In workplaces and living rooms across the country, people are having hard conversations about the Covid-19 vaccine. And with Thanksgiving around the corner, we'll soon be navigating these vaccination questions for family get-togethers and holiday gatherings. Talking about vaccination can arouse deep-seated anxieties related to safety, health and autonomy.
High-stakes conversations like these can unravel quickly. Wrong words or bad assumptions can thrust a relationship into repetitive cycles of defensiveness, mistrust and antagonism. If you've ever seen Thanksgiving dinner devolve into a shouting argument about politics, you know what this looks like — and you know how painful it can be, not only for the people involved but for a whole community.
The conversations we have in private are also microcosms of our public discourse, where some people bemoan "anti-vaxxers" who "don't believe in science" while unvaccinated people who are anxious about the government or the medical system might feel that their concerns aren't being heard at all. This dynamic serves no one. It generates even more mistrust and makes us no safer or healthier.
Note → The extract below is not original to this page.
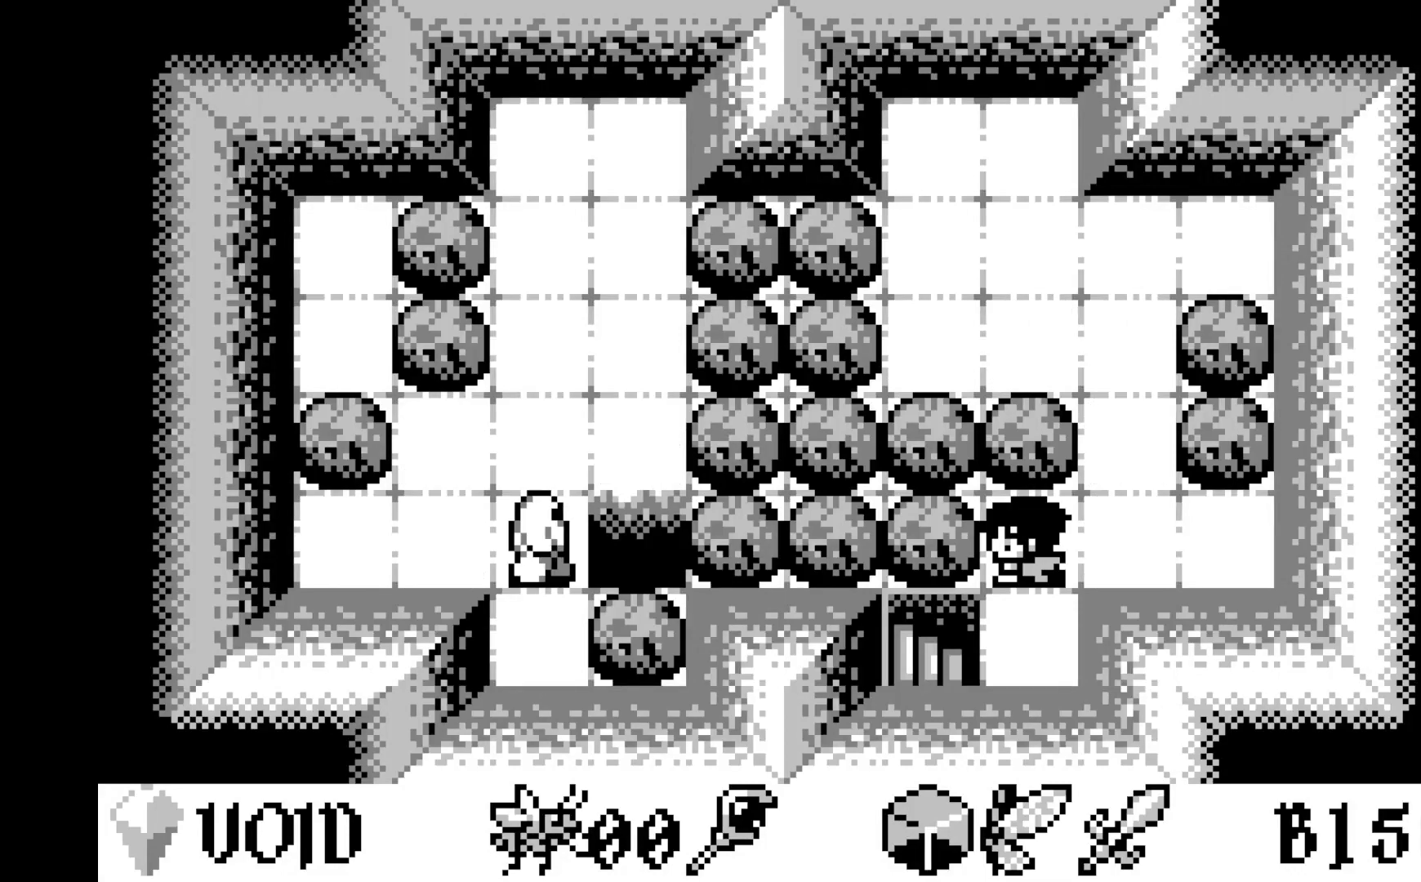
{"buttons": ["A"], "left_stick": "center", "events": [[400, "A", "down"]]}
How do we do better? We can begin by drawing out the individual experiences that lie beneath a person's values and perspectives. The intricacy and subtlety of a person's own story can interrupt these toxic cycles — without asking anyone to compromise their core beliefs.
Let me offer two pairs of examples to help illuminate this idea.
I have a friend who got pregnant during Covid-19. Weighing the risks and benefits with her doctor, she chose not to get vaccinated. She and her partner had struggled with fertility for so long, they were terrified to complicate the pregnancy. Another friend, with the same basic background and the same information, got vaccinated the second she was eligible after getting pregnant. She was terrified of complicating an already high-risk pregnancy with Covid-19.
These two friends began, more or less, in the same place. They arrived at different decisions through a series of values-based choices. They made the best decisions they could at each step, trying to protect themselves and their pregnancies.
I have another friend who has a compromised immune system. After the vaccine was approved, she drove for 10 hours from Colorado to Kansas to get vaccinated — it was the closest available appointment. Yet another friend, with a congenital kidney disorder, has yet to get vaccinated. The doctor said that they truly could not predict the side effects of the vaccine, or its effectiveness, for people with the disease. Balancing the risks, they decided that it is safer to follow other precautions, like masking. Now my friend is worried that, at some point, they'll be mandated by their employer or by the government to get it anyway.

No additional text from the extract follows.